Forecasting Mental Health Hospital Bed Occupancy: A Regime-Switching AutoRegressive Hidden Markov Model Approach

Healthcare Management
Hospital Bed Occupancy
Python
Time Series Forecasting
Machine Learning
Regime Switching Hidden Markov Model
5th Welsh Postgraduate Research Cluster Workshop in Economy, Enterprise and Productivity
Author

Mustafa Aslan

Published

September 16, 2025

Slides

Date: Sep 16 2025 11:00 AM – 13:00 PM
Event: 5th Welsh Postgraduate Research Cluster Workshop
Location: School of Management, Swansea University, UK

Context

At the 5th Welsh Postgraduate Research Cluster Workshop, we will present our research on forecasting mental health hospital bed occupancy using a Regime Switching Autoregressive Hidden Markov Model (RS-ARHMM). This model is designed to capture the dynamic and often unpredictable nature of hospital bed occupancy, which is influenced by various factors that are even not directly observable.

Abstract

Hospital bed occupancy is a critical metric for healthcare systems, directly impacting patient care quality and operational efficiency. Accurate forecasting of bed occupancy can aid in resource allocation, staffing, and overall hospital management.
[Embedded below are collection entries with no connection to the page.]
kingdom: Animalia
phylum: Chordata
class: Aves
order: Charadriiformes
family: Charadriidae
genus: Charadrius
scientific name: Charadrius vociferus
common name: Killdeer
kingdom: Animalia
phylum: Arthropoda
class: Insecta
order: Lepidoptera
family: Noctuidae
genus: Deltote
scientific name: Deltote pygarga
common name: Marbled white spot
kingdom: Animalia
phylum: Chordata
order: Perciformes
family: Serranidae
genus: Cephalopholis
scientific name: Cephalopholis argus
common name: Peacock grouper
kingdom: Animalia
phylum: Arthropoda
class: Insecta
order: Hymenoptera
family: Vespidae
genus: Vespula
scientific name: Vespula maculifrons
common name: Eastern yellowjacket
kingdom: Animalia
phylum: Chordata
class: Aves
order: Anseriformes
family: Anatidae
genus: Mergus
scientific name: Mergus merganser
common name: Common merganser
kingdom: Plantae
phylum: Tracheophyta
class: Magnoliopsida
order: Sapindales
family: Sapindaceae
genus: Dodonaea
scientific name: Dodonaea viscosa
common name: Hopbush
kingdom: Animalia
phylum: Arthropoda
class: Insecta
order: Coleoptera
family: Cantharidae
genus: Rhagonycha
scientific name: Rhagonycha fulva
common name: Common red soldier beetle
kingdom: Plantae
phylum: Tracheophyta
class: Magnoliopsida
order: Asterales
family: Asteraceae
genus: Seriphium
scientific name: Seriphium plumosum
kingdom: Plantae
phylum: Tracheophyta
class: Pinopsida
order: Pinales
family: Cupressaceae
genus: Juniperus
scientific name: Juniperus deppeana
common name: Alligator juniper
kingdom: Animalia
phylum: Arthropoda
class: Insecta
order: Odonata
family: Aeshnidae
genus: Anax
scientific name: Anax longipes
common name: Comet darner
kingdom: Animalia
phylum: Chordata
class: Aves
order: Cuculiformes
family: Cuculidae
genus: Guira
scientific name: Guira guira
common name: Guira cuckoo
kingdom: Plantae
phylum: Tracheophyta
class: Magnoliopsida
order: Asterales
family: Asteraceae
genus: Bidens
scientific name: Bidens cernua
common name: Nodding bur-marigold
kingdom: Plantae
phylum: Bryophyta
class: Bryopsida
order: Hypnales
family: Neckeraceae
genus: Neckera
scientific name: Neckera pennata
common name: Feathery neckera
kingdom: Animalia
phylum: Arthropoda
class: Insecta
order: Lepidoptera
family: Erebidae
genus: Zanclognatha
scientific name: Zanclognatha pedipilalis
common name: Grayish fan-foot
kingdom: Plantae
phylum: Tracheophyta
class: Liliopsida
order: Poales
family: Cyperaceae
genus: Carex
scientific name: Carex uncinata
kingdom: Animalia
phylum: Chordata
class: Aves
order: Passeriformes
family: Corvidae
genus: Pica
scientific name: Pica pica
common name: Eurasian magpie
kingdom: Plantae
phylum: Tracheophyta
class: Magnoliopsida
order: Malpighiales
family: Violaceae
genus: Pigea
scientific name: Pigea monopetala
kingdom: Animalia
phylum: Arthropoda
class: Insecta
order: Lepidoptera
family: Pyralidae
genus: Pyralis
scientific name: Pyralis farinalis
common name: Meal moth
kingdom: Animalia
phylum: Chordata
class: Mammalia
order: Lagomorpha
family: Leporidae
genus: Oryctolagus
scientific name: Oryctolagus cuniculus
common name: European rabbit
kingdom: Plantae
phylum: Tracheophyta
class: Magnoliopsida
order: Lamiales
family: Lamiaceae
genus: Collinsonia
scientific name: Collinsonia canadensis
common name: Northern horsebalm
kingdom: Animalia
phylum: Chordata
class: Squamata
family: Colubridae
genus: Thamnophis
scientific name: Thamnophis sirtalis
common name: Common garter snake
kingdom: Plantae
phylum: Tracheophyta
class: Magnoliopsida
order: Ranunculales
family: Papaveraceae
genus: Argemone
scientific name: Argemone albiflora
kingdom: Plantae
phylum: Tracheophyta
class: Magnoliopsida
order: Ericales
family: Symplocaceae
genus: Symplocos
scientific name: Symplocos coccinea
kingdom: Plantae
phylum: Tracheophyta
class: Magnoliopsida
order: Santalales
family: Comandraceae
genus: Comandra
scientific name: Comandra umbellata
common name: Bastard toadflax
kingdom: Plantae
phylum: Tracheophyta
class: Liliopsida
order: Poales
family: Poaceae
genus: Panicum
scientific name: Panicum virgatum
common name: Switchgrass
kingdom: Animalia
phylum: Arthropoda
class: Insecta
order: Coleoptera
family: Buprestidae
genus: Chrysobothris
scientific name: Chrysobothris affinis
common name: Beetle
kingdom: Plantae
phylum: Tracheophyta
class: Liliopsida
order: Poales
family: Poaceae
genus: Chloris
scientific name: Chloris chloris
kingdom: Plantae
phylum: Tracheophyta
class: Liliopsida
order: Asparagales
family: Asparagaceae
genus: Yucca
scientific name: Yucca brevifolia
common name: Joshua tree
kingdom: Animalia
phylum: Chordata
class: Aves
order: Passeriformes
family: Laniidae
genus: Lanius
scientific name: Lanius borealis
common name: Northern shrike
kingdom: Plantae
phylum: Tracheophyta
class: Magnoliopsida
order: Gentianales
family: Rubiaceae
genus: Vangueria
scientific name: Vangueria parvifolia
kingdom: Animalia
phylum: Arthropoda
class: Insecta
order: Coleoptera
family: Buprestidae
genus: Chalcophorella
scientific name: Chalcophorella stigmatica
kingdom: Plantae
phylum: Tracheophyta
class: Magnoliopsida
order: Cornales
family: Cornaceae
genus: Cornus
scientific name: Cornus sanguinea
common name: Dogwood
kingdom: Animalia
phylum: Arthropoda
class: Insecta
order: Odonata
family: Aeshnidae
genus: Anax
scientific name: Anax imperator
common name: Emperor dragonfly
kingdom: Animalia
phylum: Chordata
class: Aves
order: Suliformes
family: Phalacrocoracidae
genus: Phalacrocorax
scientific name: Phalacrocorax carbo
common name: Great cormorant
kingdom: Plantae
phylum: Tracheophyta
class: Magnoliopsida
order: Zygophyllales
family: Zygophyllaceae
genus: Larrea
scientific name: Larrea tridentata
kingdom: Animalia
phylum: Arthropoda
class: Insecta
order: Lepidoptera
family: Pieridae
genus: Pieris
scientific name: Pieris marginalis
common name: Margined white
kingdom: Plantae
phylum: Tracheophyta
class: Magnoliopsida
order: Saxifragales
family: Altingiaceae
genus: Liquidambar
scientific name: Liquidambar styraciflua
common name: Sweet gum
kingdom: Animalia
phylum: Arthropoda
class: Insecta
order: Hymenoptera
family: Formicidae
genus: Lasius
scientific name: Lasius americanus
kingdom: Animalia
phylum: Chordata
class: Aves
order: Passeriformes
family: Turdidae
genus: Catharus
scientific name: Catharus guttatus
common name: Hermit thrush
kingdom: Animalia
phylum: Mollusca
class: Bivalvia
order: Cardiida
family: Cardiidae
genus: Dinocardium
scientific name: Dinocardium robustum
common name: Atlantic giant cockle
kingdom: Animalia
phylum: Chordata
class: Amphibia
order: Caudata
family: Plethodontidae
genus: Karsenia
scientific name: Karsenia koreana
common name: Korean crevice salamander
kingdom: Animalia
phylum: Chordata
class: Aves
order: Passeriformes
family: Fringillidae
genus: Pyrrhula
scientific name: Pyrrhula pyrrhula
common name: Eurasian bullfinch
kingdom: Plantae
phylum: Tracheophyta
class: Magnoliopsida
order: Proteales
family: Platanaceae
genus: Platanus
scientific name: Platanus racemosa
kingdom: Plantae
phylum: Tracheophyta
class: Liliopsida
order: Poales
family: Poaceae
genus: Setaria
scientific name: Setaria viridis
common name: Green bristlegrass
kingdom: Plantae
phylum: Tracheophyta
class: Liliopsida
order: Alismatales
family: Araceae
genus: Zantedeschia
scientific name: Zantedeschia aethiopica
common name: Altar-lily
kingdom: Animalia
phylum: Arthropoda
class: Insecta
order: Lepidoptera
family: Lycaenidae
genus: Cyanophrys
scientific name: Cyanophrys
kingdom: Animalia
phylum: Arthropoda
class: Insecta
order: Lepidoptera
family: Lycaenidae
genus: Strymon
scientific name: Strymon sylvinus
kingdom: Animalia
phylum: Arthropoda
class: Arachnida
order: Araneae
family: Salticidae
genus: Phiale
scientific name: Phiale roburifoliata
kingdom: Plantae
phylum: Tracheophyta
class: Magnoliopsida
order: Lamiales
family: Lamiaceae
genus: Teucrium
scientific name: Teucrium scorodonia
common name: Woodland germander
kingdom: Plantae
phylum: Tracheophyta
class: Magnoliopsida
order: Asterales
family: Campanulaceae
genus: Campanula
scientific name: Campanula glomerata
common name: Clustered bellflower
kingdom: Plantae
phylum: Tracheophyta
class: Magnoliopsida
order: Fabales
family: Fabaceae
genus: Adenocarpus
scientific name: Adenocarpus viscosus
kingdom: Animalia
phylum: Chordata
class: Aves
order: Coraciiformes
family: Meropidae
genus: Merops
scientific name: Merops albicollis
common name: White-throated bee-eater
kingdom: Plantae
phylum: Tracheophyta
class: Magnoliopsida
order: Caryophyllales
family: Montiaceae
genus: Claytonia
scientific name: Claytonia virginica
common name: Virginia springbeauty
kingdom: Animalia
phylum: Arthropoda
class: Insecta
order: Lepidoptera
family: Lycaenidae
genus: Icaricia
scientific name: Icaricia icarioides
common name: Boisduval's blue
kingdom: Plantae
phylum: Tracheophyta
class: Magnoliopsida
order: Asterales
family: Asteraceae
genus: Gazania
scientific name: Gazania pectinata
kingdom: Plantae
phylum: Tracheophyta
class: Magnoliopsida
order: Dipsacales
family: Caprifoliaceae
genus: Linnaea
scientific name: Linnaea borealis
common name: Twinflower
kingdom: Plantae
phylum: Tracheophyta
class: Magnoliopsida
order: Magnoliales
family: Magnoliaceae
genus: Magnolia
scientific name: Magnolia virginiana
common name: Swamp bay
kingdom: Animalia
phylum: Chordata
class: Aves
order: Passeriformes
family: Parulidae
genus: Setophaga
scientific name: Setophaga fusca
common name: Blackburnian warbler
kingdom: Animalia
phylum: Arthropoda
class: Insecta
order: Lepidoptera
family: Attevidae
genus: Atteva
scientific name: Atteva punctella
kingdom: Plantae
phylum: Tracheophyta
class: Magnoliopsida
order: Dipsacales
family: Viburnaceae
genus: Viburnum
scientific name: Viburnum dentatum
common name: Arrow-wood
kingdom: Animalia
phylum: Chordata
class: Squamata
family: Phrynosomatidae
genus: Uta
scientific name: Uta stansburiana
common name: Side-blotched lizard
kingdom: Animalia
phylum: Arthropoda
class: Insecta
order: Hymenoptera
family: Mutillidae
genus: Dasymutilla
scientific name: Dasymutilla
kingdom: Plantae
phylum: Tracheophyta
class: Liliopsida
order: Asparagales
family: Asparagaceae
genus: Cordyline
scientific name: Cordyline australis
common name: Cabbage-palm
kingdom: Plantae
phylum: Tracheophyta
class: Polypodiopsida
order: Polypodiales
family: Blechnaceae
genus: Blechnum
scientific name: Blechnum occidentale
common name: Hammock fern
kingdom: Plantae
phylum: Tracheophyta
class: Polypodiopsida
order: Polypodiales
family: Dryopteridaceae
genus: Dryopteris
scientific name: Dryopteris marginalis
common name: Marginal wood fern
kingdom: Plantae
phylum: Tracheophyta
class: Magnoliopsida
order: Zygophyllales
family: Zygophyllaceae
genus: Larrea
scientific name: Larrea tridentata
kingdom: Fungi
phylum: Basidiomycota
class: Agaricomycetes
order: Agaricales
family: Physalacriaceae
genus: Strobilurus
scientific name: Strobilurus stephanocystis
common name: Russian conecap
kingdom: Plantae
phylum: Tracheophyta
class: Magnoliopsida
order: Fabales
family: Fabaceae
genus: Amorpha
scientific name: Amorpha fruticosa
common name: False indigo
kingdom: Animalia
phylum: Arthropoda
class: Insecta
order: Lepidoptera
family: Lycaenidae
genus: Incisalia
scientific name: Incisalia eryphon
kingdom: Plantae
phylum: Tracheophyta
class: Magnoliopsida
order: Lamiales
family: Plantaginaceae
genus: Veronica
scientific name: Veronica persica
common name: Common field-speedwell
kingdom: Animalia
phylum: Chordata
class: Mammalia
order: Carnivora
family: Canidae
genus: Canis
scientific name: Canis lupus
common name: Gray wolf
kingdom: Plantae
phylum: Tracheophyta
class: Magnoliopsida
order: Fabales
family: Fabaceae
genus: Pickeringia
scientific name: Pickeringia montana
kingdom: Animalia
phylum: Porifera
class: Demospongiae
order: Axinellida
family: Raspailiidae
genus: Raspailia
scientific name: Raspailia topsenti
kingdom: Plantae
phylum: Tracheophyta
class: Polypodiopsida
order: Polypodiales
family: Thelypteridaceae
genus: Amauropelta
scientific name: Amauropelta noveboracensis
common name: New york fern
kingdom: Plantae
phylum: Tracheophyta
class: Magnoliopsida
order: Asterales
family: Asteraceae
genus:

The presentation introduces a Regime Switching Autoregressive Hidden Markov Model (RS-ARHMM) to forecast hospital bed occupancy, capturing the dynamic nature of healthcare demand. The RS-ARHMM model combines the strengths of autoregressive models in handling time series data with the flexibility of Markov switching to account for regime changes in occupancy patterns. The model is applied to historical bed occupancy data from a mental health hospital, demonstrating its ability to adapt to sudden changes in demand. Results indicate that the RS-ARHMM model outperforms both traditional and modern forecasting methods, providing more accurate and reliable predictions in terms of probabilistic forecasting methods. This approach offers a valuable tool for hospital administrators and policymakers to enhance staffing strategies and resource management, ultimately improving patient outcomes and operational efficiency.